9 thoughts on “What on earth is the “Hypomnesticon” of “Josephus Christianus”?

  1. That was quick!
    Grant and Menzies p. 28:
    “A German translation, based on Fabricius’s edition, was published under the direction of J.H. Haug in 1742.”

  2. “A fifth version was found however at Jericho, hidden in bronze jars, bearing no translator’s name in the title. However they say that this translation was by a certain woman, because those jars were found at the house of a woman who was studious of sacred literature.”

    There were several pre modern reports of finding sacred texts in the desert in the vicinity of Jericho, including that by Patriarch Timotheus I , c 800 CE.
    The Library at Quram, H. Stegman, Wm. B; Eerdmans, 1998, p. 69 and following.
    Also
    “… he (Origen) has added a note that it (an alternative translation of the Holy Writ) was found at Jericho in a jar during the reign of Antonius, the son of Severus.”
    Eusebius, EH, Book 6.16.

    The statement above and the ones below suggest the author of “Hypomnesticon” may have been paraphrasing Eusebius discussion of Origen’s Hexapla, the Sixfold Edition.
    “Moreover, he (Origen) hunted out the published translations of the Holy Writ other than the Septuagint, and in addition to the versions in common use- those of Aquilla, Symmachus and Theodotion, he discovered several alternative translations. These had been lost for many years,..”
    Eusebius, EH 6.16.
    “These together with several other commentaries on scripture by Symmanchus, Origen states that he received from a woman called Juliana, on whom he says, Symmanchus had himself bestowed them.”
    Eusebius, EH 6.17

  3. Roger
    Just another random thought;
    Translated from French Wikipedia https://fr.wikipedia.org/wiki/Joseph_(auteur_chr%C3%A9tien_ancien)
    “Christians; § 140 is a list of 62 heresies briefly presented.”
    It would be worthwhile to compare these 62 heresies to the 80 or so sects discussed in Ephiphanius’ Panarion, to see if Panarion was used as a source.
    After the 5th c. most writers seem limited to a few standard secondary references which they mine and paraphrase.
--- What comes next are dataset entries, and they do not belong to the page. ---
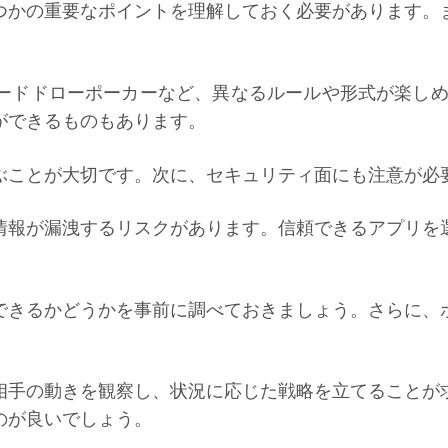
つかの重要なポイントを理解しておく必要があります。
ードドローポーカーなど、異なるルールや形式が楽し
ができるものもあります。
ぶことが大切です。次に、セキュリティ面にも注意が必
情報が漏洩するリスクがあります。信頼できるアプリを
。
できるかどうかを事前に調べておきましょう。さらに、
相手の動きを観察し、状況に応じた戦略を立てることが
のが良いでしょう。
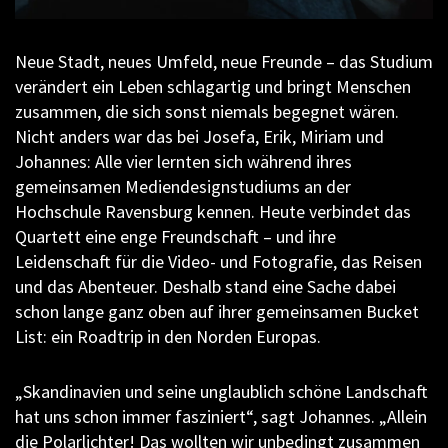
Neue Stadt, neues Umfeld, neue Freunde – das Studium
verändert ein Leben schlagartig und bringt Menschen
zusammen, die sich sonst niemals begegnet wären.
Nicht anders war das bei Josefa, Erik, Miriam und
Johannes: Alle vier lernten sich während ihres
gemeinsamen Mediendesignstudiums an der
Hochschule Ravensburg kennen. Heute verbindet das
Quartett eine enge Freundschaft – und ihre
Leidenschaft für die Video- und Fotografie, das Reisen
und das Abenteuer. Deshalb stand eine Sache dabei
schon lange ganz oben auf ihrer gemeinsamen Bucket
List: ein Roadtrip in den Norden Europas.
„Skandinavien und seine unglaublich schöne Landschaft
hat uns schon immer fasziniert“, sagt Johannes. „Allein
die Polarlichter! Das wollten wir unbedingt zusammen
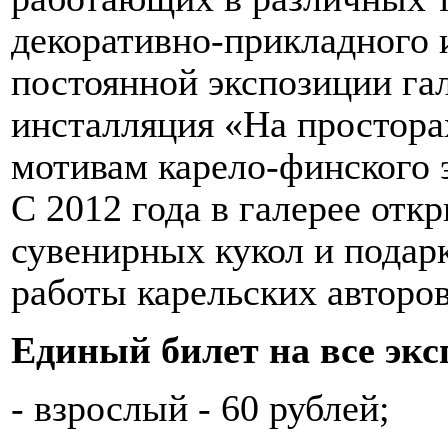
декоративно-прикладного и
постоянной экспозиции га
инсталляция «На простора
мотивам карело-финского 
С 2012 года в галерее отк
сувенирных кукол и подар
работы карельских авторов
Единый билет на все экс
- взрослый - 60 рублей;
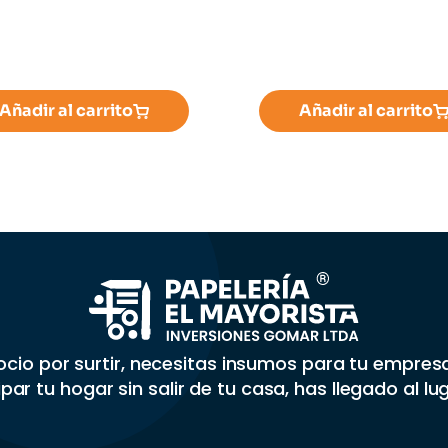
Añadir al carrito
Añadir al carrito
gocio por surtir, necesitas insumos para tu empre
par tu hogar sin salir de tu casa, has llegado al lu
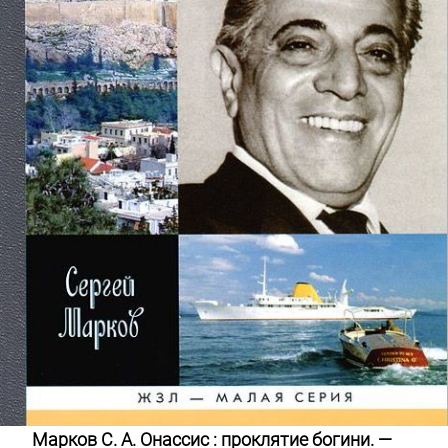
Марков С. А. Онассис : проклятие богини. —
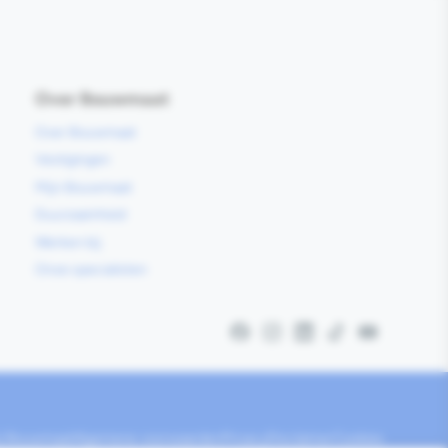
Over Bouwmaat
Over Bouwmaat
Vestigingen
Mijn Bouwmaat
Duurzaamheid
Werken bij
Onze specialisten
Facebook
Instagram
LinkedIn
TikTok
YouTube
ij Bouwmaat
Algemene voorwaarden
Privacy
Disclaimer
Cookies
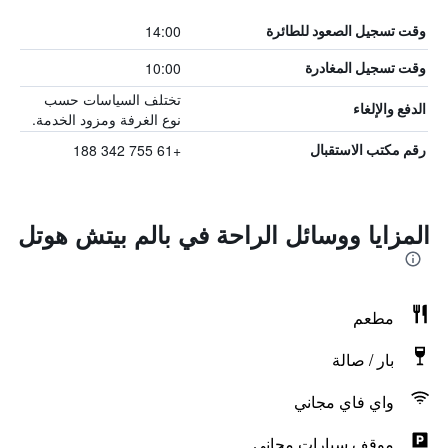
14:00
وقت تسجيل الصعود للطائرة
10:00
وقت تسجيل المغادرة
تختلف السياسات حسب
الدفع والإلغاء
نوع الغرفة ومزود الخدمة.
+61 755 342 188
رقم مكتب الاستقبال
المزايا ووسائل الراحة في بالم بيتش هوتل
مطعم
بار / صالة
واي فاي مجاني
موقف سيارات مجاني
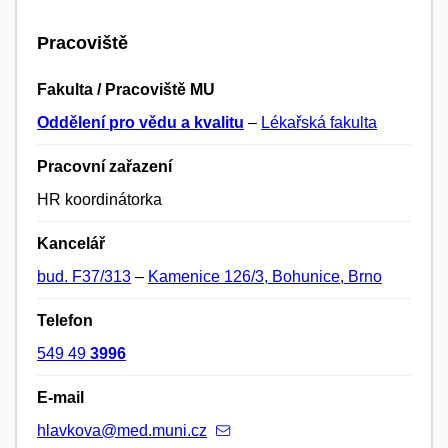
Pracoviště
Fakulta / Pracoviště MU
Oddělení pro vědu a kvalitu
–
Lékařská fakulta
Pracovní zařazení
HR koordinátorka
Kancelář
bud. F37/313
–
Kamenice 126/3, Bohunice, Brno
Telefon
549 49
3996
E-mail
hlavkova@med.muni.cz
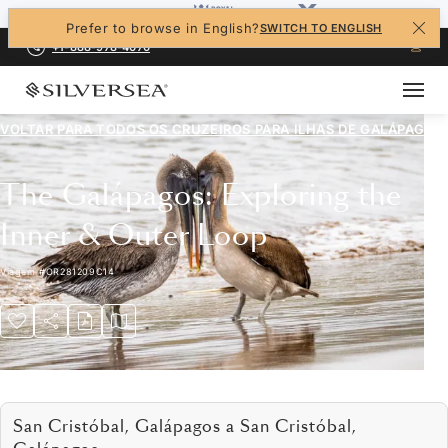
Prefer to browse in English?
SWITCH TO ENGLISH
+1-888-978-4070
VOLTAR PARA TODOS OS CRUZEIROS PARA
ILHAS DE GALÁPAGOS
The Galápagos: Exploring the
Inner & Outer Loop
Viagem
#
OR281209C14
San Cristóbal, Galápagos a San Cristóbal,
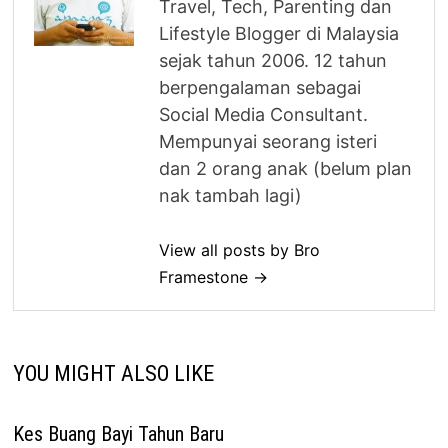
Travel, Tech, Parenting dan
Lifestyle Blogger di Malaysia
sejak tahun 2006. 12 tahun
berpengalaman sebagai
Social Media Consultant.
Mempunyai seorang isteri
dan 2 orang anak (belum plan
nak tambah lagi)
View all posts by Bro
Framestone →
YOU MIGHT ALSO LIKE
Kes Buang Bayi Tahun Baru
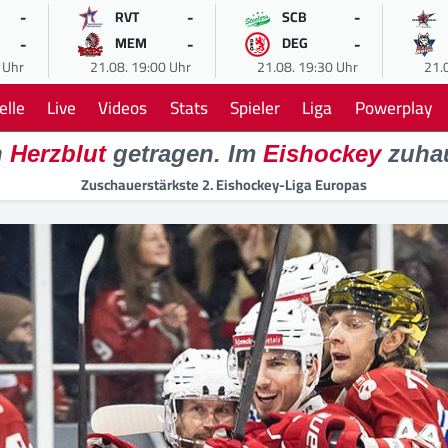
-
-
-
RVT
SCB
-
-
-
MEM
DEG
 Uhr
21.08. 19:00 Uhr
21.08. 19:30 Uhr
21.
elle
Live
Videos
Stats
Spieler
Liga
Powerplay
n
Herzblut
getragen. Im
Eishockey
zuha
Zuschauerstärkste 2. Eishockey-Liga Europas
Sometime after Jerome, there seems to have been a contraction of the number of original text sources available to the early Christian commentators.

  4. ““A fifth version was found however at Jericho, hidden in bronze jars, … ”
    Early Karaites wrote that some of their founding texts had been left to them by “cave dwellers”, suggesting that the Karaites had found another cache of hidden scrolls from the Jewish Revolt.
    Leon Nemoy, Karaite Anthology: Excerpts from the Early Literature, 1952.